Review the “mobile usability report” in Webmaster Tools, located within the “Search Traffic” group. This example shows a responsive site with no usability errors.
This dedicated mobile site has issues on some pages.
You can drill into the report to identify which pages have problems, and hopefully resolve them.
If you determine that your site is set up for mobile device use, concentrate on using Webmaster Tools to identify and mitigate potential issues. Get familiar with what Google considers “mobile-friendly,” including but not limited to factors like:
- Page load times;
- Appropriate font size;
- Avoidance of flash and other non-mobile software;
- Generous spacing between links, to ensure accurate clicks;
Most page-specific issues should have a straightforward resolution.
If you are starting from scratch, look at other key data to inform the planning of your mobile-friendly site.
Review Current Search Performance
Use Google Analytics and Webmaster Tools to get information about how mobile users reach and interact with your site.
If you prefer to use a responsive design, you won’t need to pick and choose pages to optimize for mobile because the entire content of the site will be available by default.
For a dedicated mobile site, decisions will have to be made about which pages to prioritize, especially if it is a stopgap measure on the road to achieving a fully mobile-responsive web design.
Percentage of Traffic From Mobile Devices
It’s a good idea to get a high-level picture of how much mobile device traffic your site receives, as it can be a first indicator of how pressing the issue of mobile-friendliness is for your website.
Navigate to the Mobile Overview report in Google Analytics and note the percentage of traffic coming from mobile devices. Compare a one-year timeframe to the previous year to get an idea how much the mobile share of your traffic has grown. The more traffic you see from mobile devices, the more critical it is to get your mobile-friendly site up and running quickly.
Top Mobile Landing Pages
Check out the Landing Pages report in Google Analytics, applying a “Mobile Users” advanced segment, which tells you what pages on your website that mobile searchers access first.
You will want to “mobilize” these pages, including them in the development of your standalone mobile site.
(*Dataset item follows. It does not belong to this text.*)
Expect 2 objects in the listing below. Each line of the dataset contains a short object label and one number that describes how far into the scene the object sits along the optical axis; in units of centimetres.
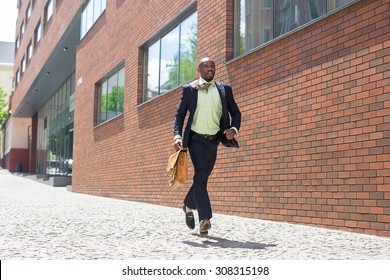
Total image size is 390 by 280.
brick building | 558
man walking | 518
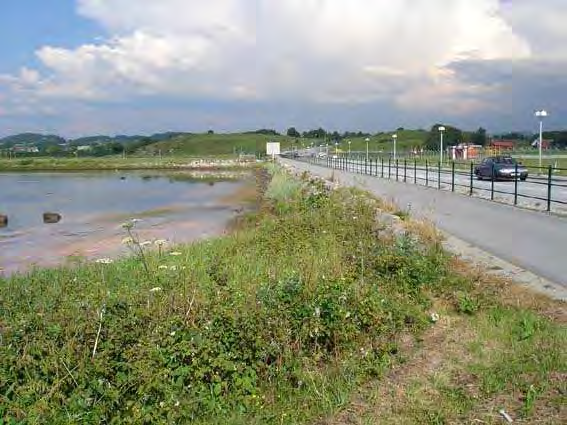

They already perform well in search engines, and you should try to preserve that equity.
Local Search Landing Pages
Many local businesses use geographically targeted landing pages in their SEO campaigns (i.e., Houston, TX Veterinarian; Dallas, TX Veterinarian, etc.). Configure a mobile-friendly version of each page of this type on your site.
The newest data indicates that 50 percent of all local searches — searches with the form “city + keyword” — are performed on mobile devices, so make sure your local pages show up for searchers on the go.
Also, make certain that you maintain NAP (name address, place) consistency across your mobile site, the same as you would for your desktop site. Mentioning these three items where appropriate will help Google show a useful click-to-call excerpt from your site in search results.
Creating Your Roadmap
At this point, you should have collected a list of the most important pages on your website to show mobile visitors. Your list should include your primary content pages, about us page, contact page, top mobile landing pages, and your local search landing pages.
In building these pages for the new site, use Google’s “Avoid common mistakes” guide for mobile SEO” to assure you’re staying in line with best practices throughout development.